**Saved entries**

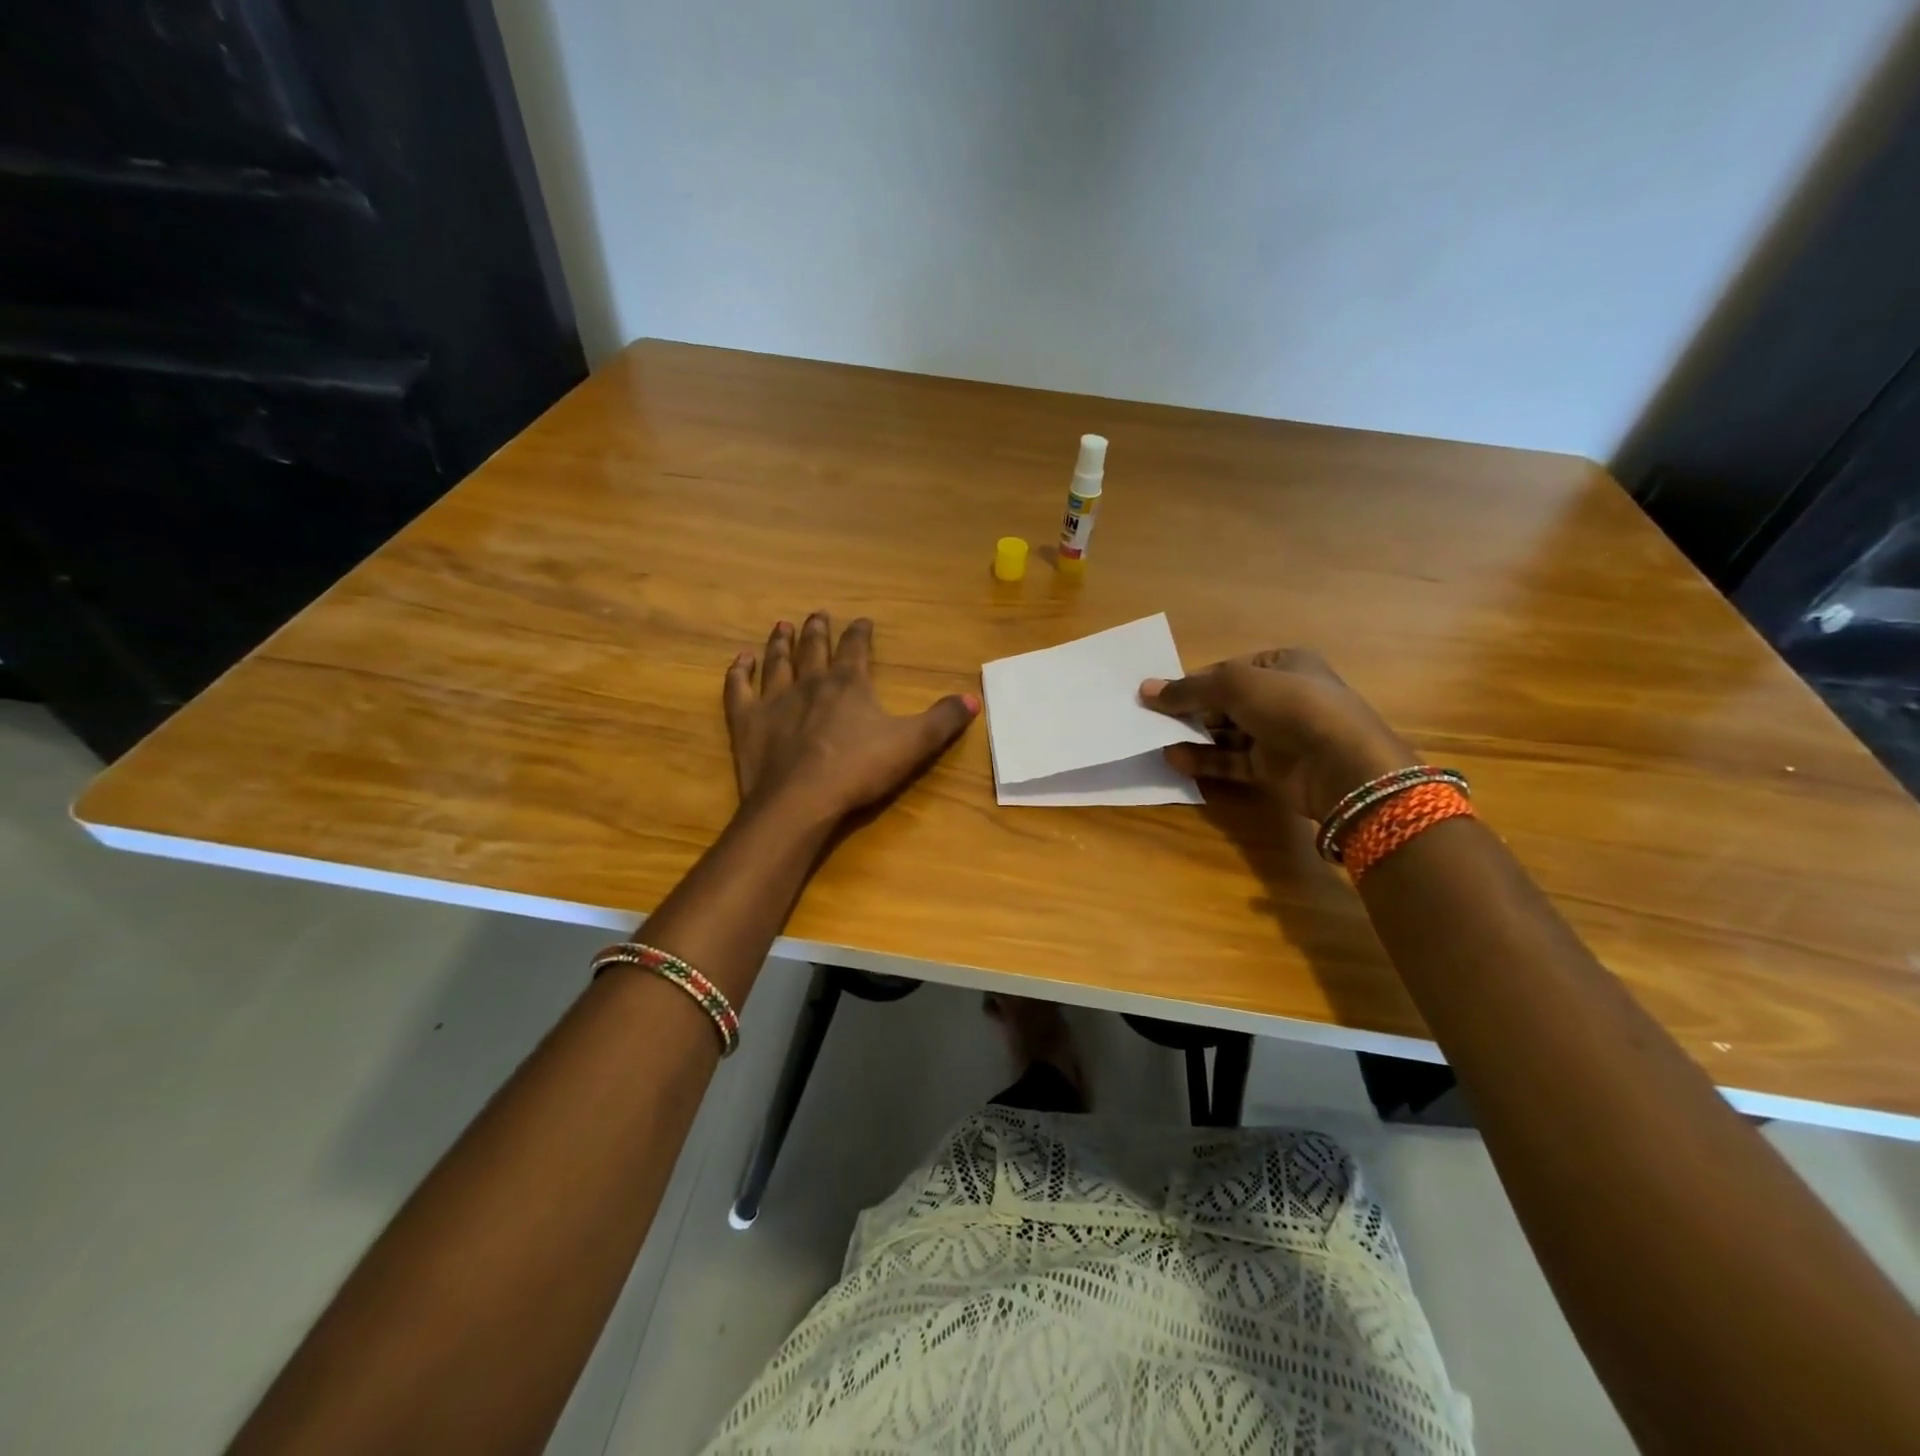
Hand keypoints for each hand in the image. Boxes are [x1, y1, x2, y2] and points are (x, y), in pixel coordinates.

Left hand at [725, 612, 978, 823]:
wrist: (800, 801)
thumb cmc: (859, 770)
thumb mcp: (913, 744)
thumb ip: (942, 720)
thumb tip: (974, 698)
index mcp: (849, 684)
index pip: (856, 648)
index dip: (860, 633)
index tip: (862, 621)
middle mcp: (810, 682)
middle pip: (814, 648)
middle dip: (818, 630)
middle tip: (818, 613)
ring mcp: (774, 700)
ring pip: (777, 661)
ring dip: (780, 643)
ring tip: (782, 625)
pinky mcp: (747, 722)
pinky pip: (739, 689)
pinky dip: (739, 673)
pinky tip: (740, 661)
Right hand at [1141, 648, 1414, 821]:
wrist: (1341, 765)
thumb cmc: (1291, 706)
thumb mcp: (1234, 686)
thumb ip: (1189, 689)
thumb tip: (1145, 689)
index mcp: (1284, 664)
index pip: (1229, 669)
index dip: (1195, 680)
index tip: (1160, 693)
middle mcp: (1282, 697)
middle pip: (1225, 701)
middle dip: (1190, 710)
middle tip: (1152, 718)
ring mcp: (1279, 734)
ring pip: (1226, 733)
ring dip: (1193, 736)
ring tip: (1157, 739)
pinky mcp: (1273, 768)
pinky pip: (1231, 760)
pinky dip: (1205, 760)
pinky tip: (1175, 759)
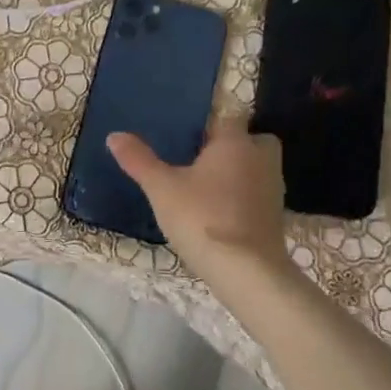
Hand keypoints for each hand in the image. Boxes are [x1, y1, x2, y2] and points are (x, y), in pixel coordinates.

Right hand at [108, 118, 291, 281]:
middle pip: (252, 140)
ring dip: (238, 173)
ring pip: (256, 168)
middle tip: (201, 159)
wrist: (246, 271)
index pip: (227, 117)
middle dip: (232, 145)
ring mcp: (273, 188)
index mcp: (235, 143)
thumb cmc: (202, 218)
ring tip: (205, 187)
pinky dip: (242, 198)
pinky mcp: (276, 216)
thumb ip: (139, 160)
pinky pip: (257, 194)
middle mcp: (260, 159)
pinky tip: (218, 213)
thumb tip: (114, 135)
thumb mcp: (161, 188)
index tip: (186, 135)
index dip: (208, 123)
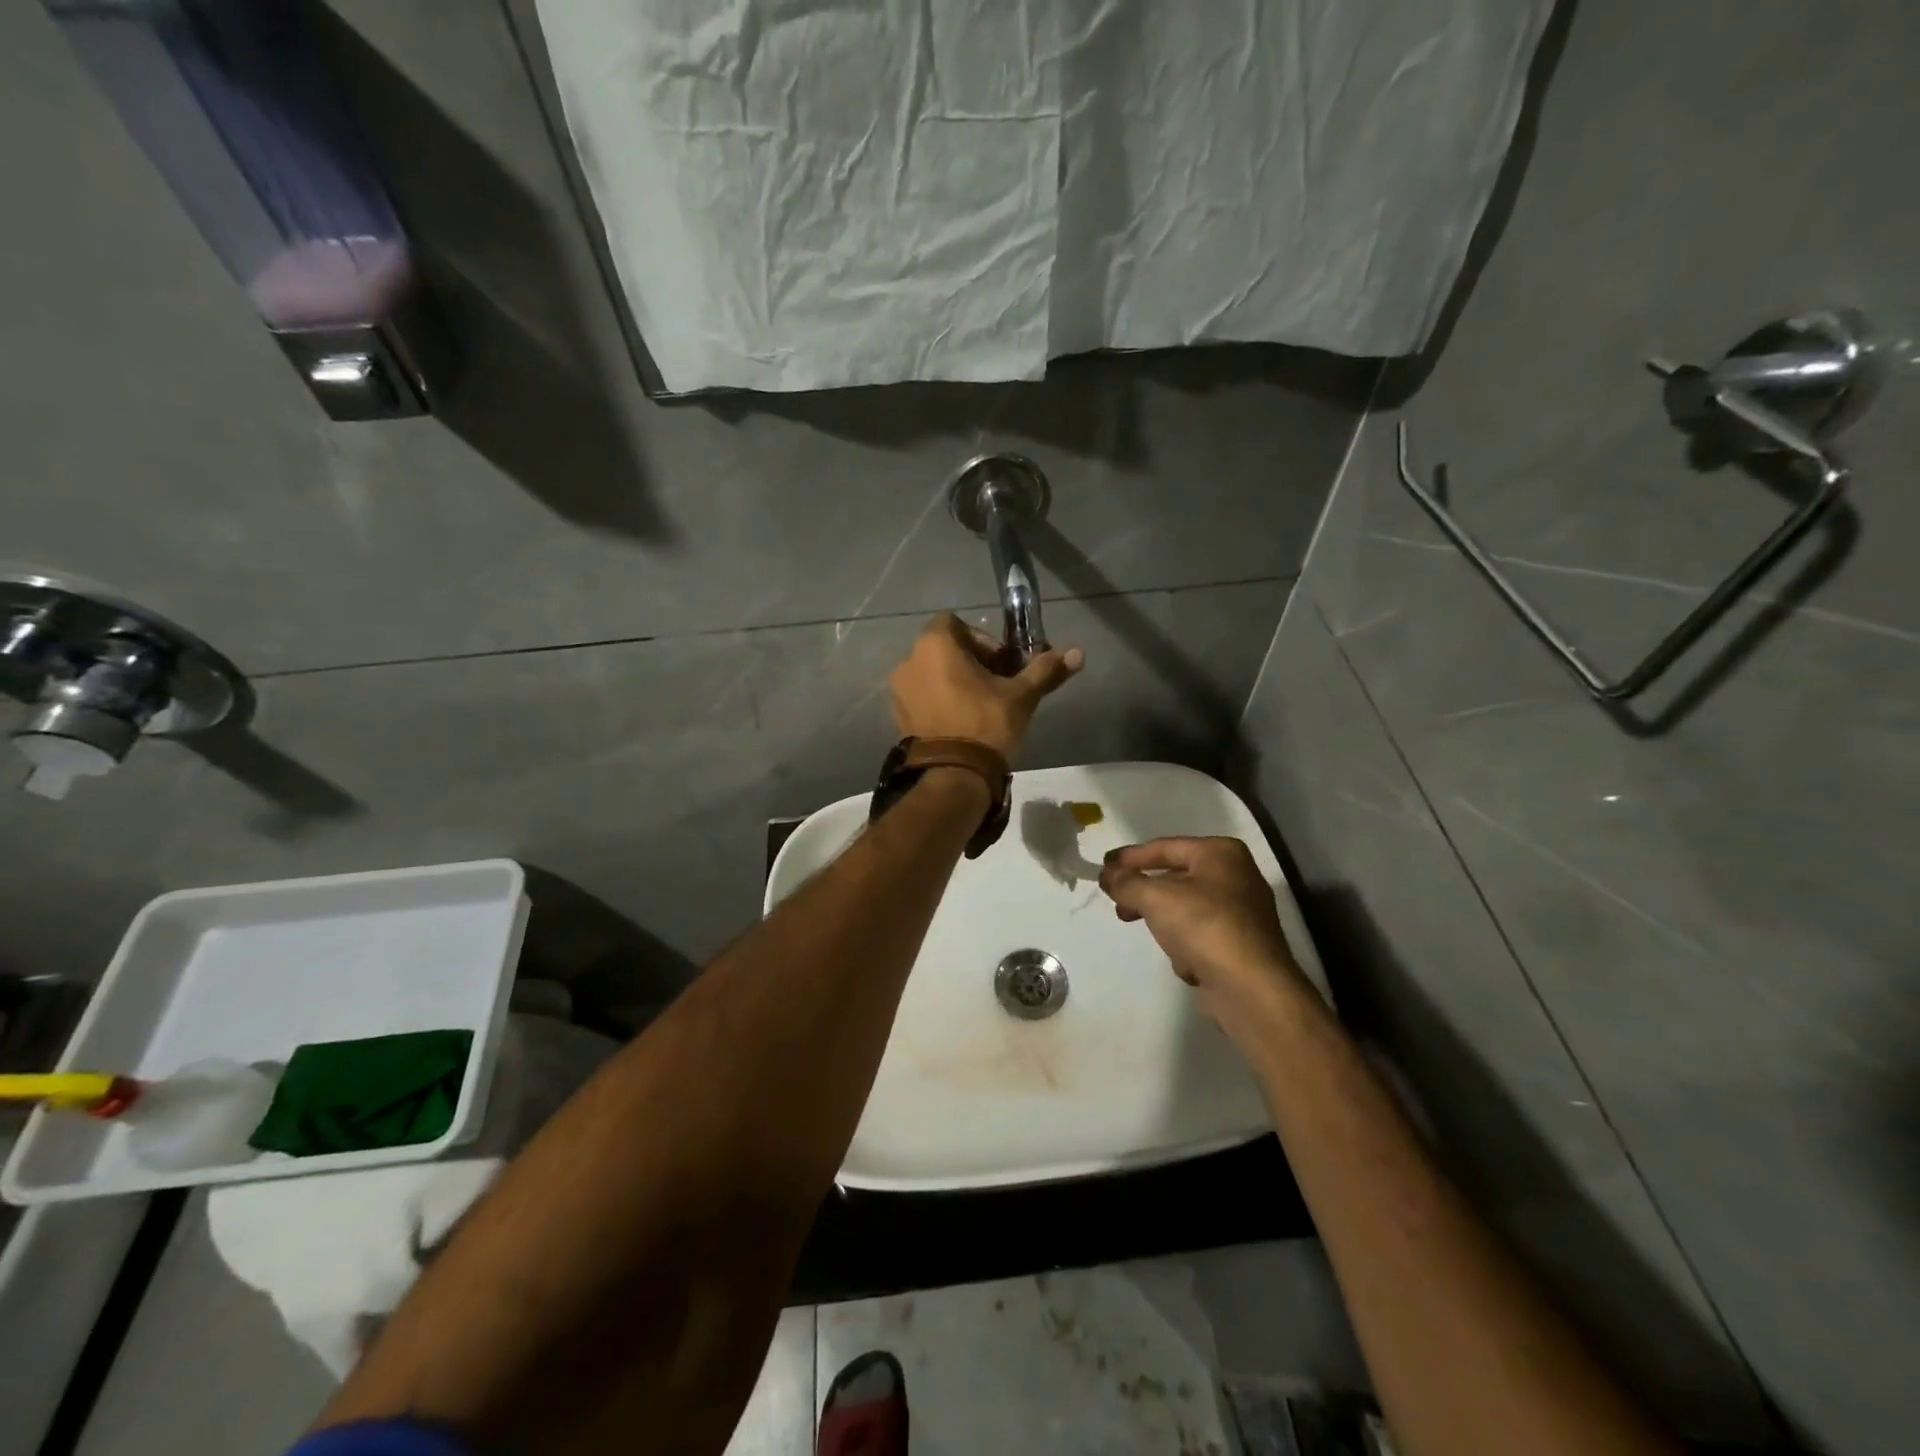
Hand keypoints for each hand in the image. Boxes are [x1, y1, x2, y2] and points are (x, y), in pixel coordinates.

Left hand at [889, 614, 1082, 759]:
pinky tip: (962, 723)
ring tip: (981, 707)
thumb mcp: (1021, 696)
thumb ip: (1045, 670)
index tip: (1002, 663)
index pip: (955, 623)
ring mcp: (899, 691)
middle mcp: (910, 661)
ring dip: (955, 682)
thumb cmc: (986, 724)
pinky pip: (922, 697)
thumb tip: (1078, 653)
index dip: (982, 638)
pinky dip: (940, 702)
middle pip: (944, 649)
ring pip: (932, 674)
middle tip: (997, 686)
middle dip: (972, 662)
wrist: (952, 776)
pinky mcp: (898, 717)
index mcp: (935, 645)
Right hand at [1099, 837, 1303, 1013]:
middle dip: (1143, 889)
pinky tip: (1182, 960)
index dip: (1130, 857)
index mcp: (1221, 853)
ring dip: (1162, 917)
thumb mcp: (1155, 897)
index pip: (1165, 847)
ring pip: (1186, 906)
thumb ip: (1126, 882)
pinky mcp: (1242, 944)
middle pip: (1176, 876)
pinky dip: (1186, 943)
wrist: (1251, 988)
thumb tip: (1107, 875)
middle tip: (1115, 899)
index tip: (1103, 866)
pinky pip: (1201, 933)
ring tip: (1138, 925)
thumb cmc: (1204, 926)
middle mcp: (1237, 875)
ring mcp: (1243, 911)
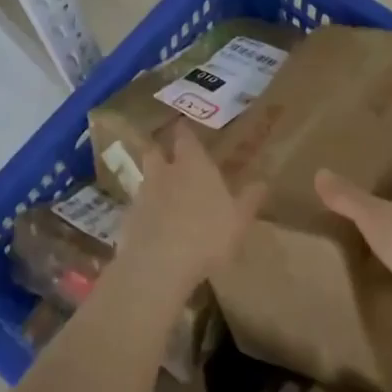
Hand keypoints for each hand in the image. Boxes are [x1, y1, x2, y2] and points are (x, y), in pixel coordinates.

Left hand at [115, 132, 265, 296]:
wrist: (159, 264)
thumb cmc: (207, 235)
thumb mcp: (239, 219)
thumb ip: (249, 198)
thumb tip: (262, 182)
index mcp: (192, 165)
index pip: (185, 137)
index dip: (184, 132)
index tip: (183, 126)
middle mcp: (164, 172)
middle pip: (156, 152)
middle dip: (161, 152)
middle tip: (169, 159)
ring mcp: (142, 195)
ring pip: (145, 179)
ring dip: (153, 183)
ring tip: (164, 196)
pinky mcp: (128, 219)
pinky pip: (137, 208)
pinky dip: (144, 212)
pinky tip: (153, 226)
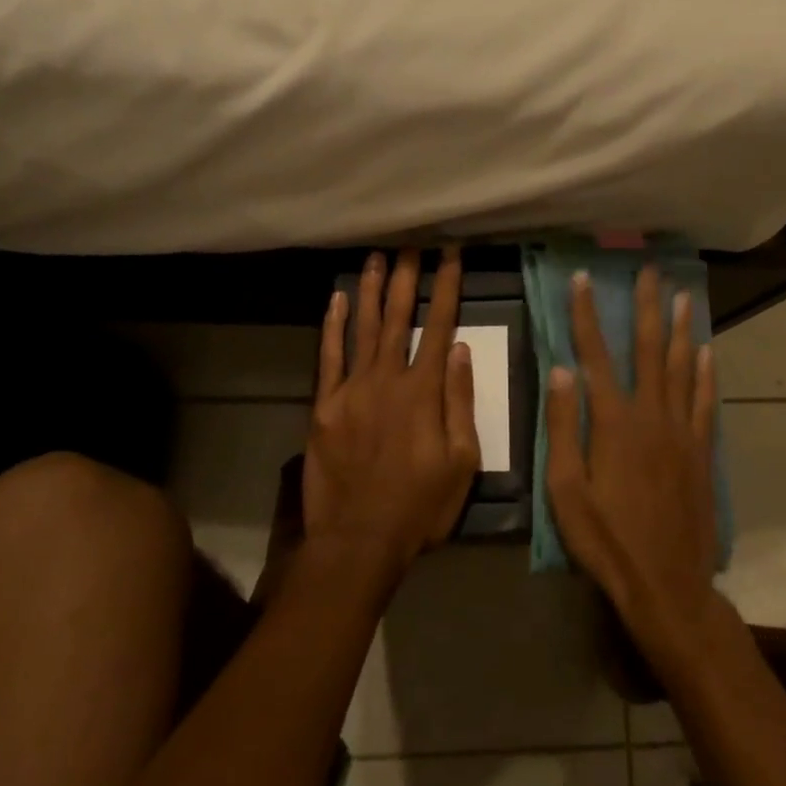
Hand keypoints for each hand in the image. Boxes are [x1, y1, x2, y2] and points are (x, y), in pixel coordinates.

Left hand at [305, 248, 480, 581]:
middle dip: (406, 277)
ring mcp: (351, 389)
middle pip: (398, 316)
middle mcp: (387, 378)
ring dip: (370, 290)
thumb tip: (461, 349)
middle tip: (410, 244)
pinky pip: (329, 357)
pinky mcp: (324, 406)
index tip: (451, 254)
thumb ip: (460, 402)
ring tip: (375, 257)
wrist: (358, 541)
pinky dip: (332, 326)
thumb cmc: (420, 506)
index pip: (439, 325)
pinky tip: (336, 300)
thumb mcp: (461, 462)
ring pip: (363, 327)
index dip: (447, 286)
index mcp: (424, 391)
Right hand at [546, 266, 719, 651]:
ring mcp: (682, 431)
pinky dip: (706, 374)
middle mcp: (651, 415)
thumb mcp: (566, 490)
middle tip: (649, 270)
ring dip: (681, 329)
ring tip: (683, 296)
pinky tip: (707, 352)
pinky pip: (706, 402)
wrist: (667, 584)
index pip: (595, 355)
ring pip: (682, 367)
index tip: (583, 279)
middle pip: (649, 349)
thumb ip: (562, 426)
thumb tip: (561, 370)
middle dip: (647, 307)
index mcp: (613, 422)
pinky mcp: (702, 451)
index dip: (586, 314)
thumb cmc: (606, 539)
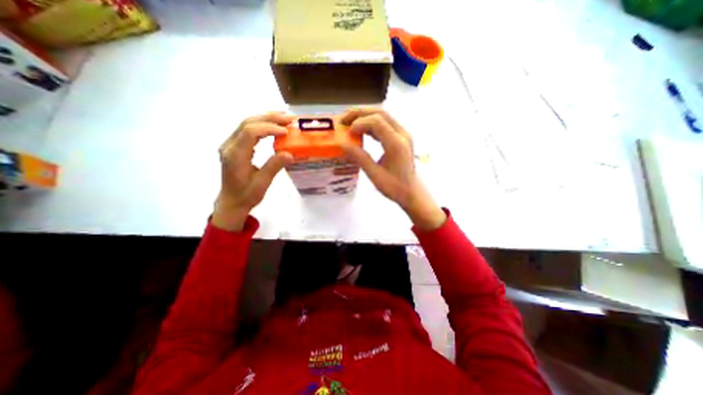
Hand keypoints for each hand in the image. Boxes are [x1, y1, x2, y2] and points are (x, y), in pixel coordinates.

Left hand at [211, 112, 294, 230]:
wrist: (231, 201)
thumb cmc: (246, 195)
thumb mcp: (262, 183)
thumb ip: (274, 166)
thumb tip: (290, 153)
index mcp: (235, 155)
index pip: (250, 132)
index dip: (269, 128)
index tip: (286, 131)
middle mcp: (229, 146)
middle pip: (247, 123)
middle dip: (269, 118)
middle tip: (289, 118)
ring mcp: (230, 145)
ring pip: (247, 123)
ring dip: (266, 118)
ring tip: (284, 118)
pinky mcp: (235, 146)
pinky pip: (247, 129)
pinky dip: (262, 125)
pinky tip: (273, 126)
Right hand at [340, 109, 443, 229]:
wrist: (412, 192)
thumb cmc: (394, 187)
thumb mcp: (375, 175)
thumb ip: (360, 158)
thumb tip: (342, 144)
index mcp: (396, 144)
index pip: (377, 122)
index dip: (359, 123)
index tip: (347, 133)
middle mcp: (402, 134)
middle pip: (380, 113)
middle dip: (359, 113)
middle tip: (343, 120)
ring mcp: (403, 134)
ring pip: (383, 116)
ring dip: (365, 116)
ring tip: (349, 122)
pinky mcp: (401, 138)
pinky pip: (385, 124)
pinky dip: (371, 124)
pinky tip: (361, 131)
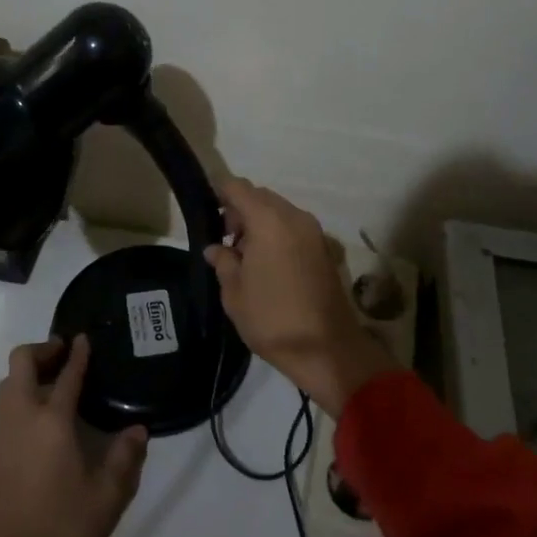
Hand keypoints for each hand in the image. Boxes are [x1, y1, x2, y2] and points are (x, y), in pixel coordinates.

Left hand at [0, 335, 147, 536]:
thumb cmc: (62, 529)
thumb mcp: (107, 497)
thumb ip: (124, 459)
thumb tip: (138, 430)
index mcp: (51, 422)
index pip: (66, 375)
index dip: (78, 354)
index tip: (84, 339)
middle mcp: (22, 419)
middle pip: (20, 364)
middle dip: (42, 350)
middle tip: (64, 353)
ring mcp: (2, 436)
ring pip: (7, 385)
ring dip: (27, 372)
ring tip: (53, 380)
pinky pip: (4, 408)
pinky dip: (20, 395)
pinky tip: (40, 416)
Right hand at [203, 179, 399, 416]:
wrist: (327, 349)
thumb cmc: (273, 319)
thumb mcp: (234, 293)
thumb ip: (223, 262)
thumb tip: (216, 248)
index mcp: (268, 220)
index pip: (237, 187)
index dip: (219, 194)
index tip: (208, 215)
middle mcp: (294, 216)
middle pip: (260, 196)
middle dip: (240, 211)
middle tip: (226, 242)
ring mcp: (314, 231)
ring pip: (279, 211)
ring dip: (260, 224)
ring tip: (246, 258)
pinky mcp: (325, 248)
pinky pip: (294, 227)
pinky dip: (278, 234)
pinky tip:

**Work request**
What you give back should be only the lines of the records above, starting at the line with "thumb tip: (290, 153)" and ending at the line with "index pip: (377, 122)", restated word for word.

**Task answer**
thumb tip: (290, 153)
index mcp: (235, 155)
index pip: (250, 132)
index dip: (269, 128)
index tip: (286, 131)
middle mcp: (229, 146)
middle pip: (247, 123)
middle dip: (269, 118)
middle tip: (289, 118)
ring mcp: (230, 145)
ring pip: (247, 123)
ring dip: (266, 118)
ring tip: (284, 118)
pinky mcp: (235, 146)
pinky pip: (247, 129)
pinky dip: (262, 125)
pinky tip: (273, 126)
Right hand at [340, 109, 443, 229]:
wrist: (412, 192)
thumb cmc: (394, 187)
thumb mcp: (375, 175)
thumb ip: (360, 158)
thumb tip: (342, 144)
index mcp: (396, 144)
index pip: (377, 122)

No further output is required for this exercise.